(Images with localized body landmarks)
▼▼▼

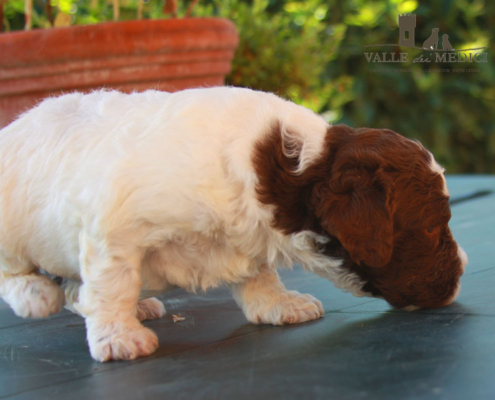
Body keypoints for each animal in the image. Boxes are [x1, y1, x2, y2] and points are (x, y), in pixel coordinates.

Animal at [0, 88, 464, 362]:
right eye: (432, 228)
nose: (462, 271)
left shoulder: (246, 233)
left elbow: (259, 271)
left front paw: (278, 304)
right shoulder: (115, 230)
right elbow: (113, 283)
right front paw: (118, 336)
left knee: (77, 288)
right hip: (12, 225)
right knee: (20, 274)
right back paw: (36, 294)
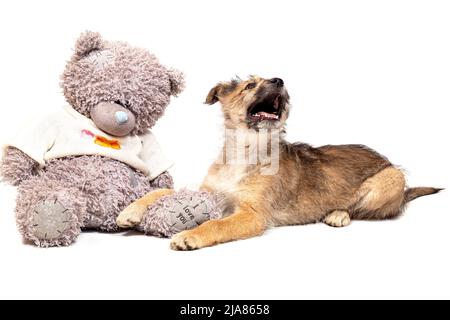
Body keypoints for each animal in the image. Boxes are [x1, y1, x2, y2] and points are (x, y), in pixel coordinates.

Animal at [115, 75, 440, 250]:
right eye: (249, 86)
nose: (279, 80)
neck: (245, 150)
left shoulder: (252, 215)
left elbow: (217, 224)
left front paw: (191, 235)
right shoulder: (210, 192)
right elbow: (163, 191)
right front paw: (130, 211)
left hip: (390, 179)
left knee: (364, 210)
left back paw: (338, 214)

▲▲▲

- _Description of the task_: I need exact copies of the lines from the one holding "neck: (245, 150)" through the end of the records above, and nothing beyond them.

- _Result below_:
neck: (245, 150)
left shoulder: (252, 215)
left elbow: (217, 224)
left front paw: (191, 235)
right shoulder: (210, 192)
right elbow: (163, 191)
right front paw: (130, 211)
left hip: (390, 179)
left knee: (364, 210)
left back paw: (338, 214)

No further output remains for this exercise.